- **TASK DIRECTIONS**:
Could the whole of the data below be written out verbatim?

Stored dataset items
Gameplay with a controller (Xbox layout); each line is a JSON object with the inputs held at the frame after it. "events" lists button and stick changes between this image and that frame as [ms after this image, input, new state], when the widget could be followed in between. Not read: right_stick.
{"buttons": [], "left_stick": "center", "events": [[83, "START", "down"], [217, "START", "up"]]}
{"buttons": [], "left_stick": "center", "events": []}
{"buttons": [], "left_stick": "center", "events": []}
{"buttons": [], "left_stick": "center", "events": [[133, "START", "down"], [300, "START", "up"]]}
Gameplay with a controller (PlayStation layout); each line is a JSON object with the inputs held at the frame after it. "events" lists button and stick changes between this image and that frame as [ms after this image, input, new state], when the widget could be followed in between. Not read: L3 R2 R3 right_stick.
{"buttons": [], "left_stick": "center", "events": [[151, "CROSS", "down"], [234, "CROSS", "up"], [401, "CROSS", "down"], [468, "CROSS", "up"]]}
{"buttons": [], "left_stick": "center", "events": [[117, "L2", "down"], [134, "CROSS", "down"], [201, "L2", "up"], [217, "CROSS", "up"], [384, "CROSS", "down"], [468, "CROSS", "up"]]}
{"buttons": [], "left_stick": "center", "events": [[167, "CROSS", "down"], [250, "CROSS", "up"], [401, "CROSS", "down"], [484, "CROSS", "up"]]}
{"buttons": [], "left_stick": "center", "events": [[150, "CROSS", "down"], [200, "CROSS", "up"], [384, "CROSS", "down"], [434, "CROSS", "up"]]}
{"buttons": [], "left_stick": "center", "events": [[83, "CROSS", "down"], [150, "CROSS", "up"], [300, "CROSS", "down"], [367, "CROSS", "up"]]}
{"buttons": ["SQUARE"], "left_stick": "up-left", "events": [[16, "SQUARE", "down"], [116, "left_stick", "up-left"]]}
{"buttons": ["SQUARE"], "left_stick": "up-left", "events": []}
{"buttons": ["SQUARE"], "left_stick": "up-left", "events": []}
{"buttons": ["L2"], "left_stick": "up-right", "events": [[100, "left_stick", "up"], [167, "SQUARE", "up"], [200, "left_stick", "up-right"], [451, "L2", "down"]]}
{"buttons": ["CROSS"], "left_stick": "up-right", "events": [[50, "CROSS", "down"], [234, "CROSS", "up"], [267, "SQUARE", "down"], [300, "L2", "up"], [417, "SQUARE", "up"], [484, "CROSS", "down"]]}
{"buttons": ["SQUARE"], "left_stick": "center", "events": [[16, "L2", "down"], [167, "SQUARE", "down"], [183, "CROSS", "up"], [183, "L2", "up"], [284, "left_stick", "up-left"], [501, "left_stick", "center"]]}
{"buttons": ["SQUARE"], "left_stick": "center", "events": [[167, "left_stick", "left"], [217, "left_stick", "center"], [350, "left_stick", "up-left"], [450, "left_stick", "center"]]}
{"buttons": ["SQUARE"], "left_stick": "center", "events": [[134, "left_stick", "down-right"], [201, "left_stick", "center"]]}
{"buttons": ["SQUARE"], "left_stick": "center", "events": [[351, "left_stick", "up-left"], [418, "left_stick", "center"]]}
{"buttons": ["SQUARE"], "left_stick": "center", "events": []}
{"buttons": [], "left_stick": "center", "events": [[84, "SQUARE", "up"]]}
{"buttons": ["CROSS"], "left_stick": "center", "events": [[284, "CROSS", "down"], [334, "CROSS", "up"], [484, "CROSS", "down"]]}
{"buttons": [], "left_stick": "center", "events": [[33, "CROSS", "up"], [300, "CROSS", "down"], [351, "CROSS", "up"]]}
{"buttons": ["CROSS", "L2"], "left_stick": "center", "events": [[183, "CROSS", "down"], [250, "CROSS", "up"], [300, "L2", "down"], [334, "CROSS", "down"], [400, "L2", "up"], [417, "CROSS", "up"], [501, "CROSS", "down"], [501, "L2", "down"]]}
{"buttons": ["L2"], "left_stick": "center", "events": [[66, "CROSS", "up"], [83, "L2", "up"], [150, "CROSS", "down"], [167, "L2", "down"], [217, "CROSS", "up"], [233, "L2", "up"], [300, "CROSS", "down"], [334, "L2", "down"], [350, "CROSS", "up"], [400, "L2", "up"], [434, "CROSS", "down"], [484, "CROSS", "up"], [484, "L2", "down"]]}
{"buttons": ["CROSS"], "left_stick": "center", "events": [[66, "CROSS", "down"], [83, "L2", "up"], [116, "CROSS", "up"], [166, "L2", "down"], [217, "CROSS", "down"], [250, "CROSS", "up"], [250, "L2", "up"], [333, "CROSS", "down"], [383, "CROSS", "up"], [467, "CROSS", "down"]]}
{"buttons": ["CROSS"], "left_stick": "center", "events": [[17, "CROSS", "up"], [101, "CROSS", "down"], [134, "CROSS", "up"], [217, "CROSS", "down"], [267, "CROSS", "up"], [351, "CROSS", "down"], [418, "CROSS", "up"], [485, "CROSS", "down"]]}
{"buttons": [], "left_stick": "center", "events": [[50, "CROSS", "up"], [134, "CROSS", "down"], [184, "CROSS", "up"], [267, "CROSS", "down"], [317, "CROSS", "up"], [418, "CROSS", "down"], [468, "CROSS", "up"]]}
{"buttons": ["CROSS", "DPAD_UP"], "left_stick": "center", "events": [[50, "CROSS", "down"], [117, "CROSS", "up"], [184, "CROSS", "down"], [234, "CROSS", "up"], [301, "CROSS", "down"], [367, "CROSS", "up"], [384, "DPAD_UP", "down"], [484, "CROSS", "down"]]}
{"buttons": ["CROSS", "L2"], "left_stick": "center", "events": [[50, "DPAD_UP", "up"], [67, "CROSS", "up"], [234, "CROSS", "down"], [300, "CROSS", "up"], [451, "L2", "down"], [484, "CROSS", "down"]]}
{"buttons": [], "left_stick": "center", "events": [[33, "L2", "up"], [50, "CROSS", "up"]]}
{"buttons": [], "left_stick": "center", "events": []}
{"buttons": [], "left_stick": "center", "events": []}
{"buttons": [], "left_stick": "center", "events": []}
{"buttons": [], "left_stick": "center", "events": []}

- **PROBLEM SOLUTION**:
Gameplay with a controller (Xbox layout); each line is a JSON object with the inputs held at the frame after it. "events" lists button and stick changes between this image and that frame as [ms after this image, input, new state], when the widget could be followed in between. Not read: right_stick.
{"buttons": [], "left_stick": "center", "events": [[83, "START", "down"], [217, "START", "up"]]}
{"buttons": [], "left_stick": "center", "events": []}
{"buttons": [], "left_stick": "center", "events": []}
{"buttons": [], "left_stick": "center", "events": [[133, "START", "down"], [300, "START", "up"]]}
Gameplay with a controller (PlayStation layout); each line is a JSON object with the inputs held at the frame after it. "events" lists button and stick changes between this image and that frame as [ms after this image, input, new state], when the widget could be followed in between. Not read: L3 R2 R3 right_stick.
{"buttons": [], "left_stick": "center", "events": [[151, "CROSS", "down"], [234, "CROSS", "up"], [401, "CROSS", "down"], [468, "CROSS", "up"]]}
{"buttons": [], "left_stick": "center", "events": [[117, "L2", "down"], [134, "CROSS", "down"], [201, "L2", "up"], [217, "CROSS", "up"], [384, "CROSS", "down"], [468, "CROSS", "up"]]}
{"buttons": [], "left_stick": "center", "events": [[167, "CROSS", "down"], [250, "CROSS", "up"], [401, "CROSS", "down"], [484, "CROSS", "up"]]}
{"buttons": [], "left_stick": "center", "events": [[150, "CROSS", "down"], [200, "CROSS", "up"], [384, "CROSS", "down"], [434, "CROSS", "up"]]}
{"buttons": [], "left_stick": "center", "events": [[83, "CROSS", "down"], [150, "CROSS", "up"], [300, "CROSS", "down"], [367, "CROSS", "up"]]}
{"buttons": ["SQUARE"], "left_stick": "up-left", "events": [[16, "SQUARE", "down"], [116, "left_stick", "up-left"]]}
{"buttons": ["SQUARE"], "left_stick": "up-left", "events": []}
{"buttons": ["SQUARE"], "left_stick": "up-left", "events": []}
{"buttons": ["L2"], "left_stick": "up-right", "events": [[100, "left_stick", "up"], [167, "SQUARE", "up"], [200, "left_stick", "up-right"], [451, "L2", "down"]]}
{"buttons": ["CROSS"], "left_stick": "up-right", "events": [[50, "CROSS", "down"], [234, "CROSS", "up"], [267, "SQUARE", "down"], [300, "L2", "up"], [417, "SQUARE", "up"], [484, "CROSS", "down"]]}
{"buttons": ["SQUARE"], "left_stick": "center", "events": [[16, "L2", "down"], [167, "SQUARE", "down"], [183, "CROSS", "up"], [183, "L2", "up"], [284, "left_stick", "up-left"], [501, "left_stick", "center"]]}
{"buttons": ["SQUARE"], "left_stick": "center", "events": [[167, "left_stick", "left"], [217, "left_stick", "center"], [350, "left_stick", "up-left"], [450, "left_stick", "center"]]}
{"buttons": ["SQUARE"], "left_stick": "center", "events": [[134, "left_stick", "down-right"], [201, "left_stick", "center"]]}
{"buttons": ["SQUARE"], "left_stick": "center", "events": [[351, "left_stick", "up-left"], [418, "left_stick", "center"]]}
{"buttons": ["SQUARE"], "left_stick": "center", "events": []}
{"buttons": [], "left_stick": "center", "events": [[84, "SQUARE", "up"]]}
{"buttons": ["CROSS"], "left_stick": "center", "events": [[284, "CROSS", "down"], [334, "CROSS", "up"], [484, "CROSS", "down"]]}
{"buttons": [], "left_stick": "center", "events": [[33, "CROSS", "up"], [300, "CROSS", "down"], [351, "CROSS", "up"]]}
{"buttons": ["CROSS", "L2"], "left_stick": "center", "events": [[183, "CROSS", "down"], [250, "CROSS", "up"], [300, "L2", "down"], [334, "CROSS", "down"], [400, "L2", "up"], [417, "CROSS", "up"], [501, "CROSS", "down"], [501, "L2", "down"]]}
{"buttons": ["L2"], "left_stick": "center", "events": [[66, "CROSS", "up"], [83, "L2", "up"], [150, "CROSS", "down"], [167, "L2", "down"], [217, "CROSS", "up"], [233, "L2", "up"], [300, "CROSS", "down"], [334, "L2", "down"], [350, "CROSS", "up"], [400, "L2", "up"], [434, "CROSS", "down"], [484, "CROSS", "up"], [484, "L2", "down"]]}
{"buttons": ["CROSS"], "left_stick": "center", "events": [[66, "CROSS", "down"], [83, "L2", "up"], [116, "CROSS", "up"], [166, "L2", "down"], [217, "CROSS", "down"], [250, "CROSS", "up"], [250, "L2", "up"], [333, "CROSS", "down"], [383, "CROSS", "up"], [467, "CROSS", "down"]]}
{"buttons": ["CROSS"], "left_stick": "center", "events": [[17, "CROSS", "up"], [101, "CROSS", "down"], [134, "CROSS", "up"], [217, "CROSS", "down"], [267, "CROSS", "up"], [351, "CROSS", "down"], [418, "CROSS", "up"], [485, "CROSS", "down"]]}
{"buttons": [], "left_stick": "center", "events": [[50, "CROSS", "up"], [134, "CROSS", "down"], [184, "CROSS", "up"], [267, "CROSS", "down"], [317, "CROSS", "up"], [418, "CROSS", "down"], [468, "CROSS", "up"]]}
{"buttons": ["CROSS", "DPAD_UP"], "left_stick": "center", "events": [[50, "CROSS", "down"], [117, "CROSS", "up"], [184, "CROSS", "down"], [234, "CROSS", "up"], [301, "CROSS", "down"], [367, "CROSS", "up"], [384, "DPAD_UP", "down"], [484, "CROSS", "down"]]}
{"buttons": ["CROSS", "L2"], "left_stick": "center", "events": [[50, "DPAD_UP", "up"], [67, "CROSS", "up"], [234, "CROSS", "down"], [300, "CROSS", "up"], [451, "L2", "down"], [484, "CROSS", "down"]]}
{"buttons": [], "left_stick": "center", "events": [[33, "L2", "up"], [50, "CROSS", "up"]]}
{"buttons": [], "left_stick": "center", "events": []}
{"buttons": [], "left_stick": "center", "events": []}
{"buttons": [], "left_stick": "center", "events": []}
{"buttons": [], "left_stick": "center", "events": []}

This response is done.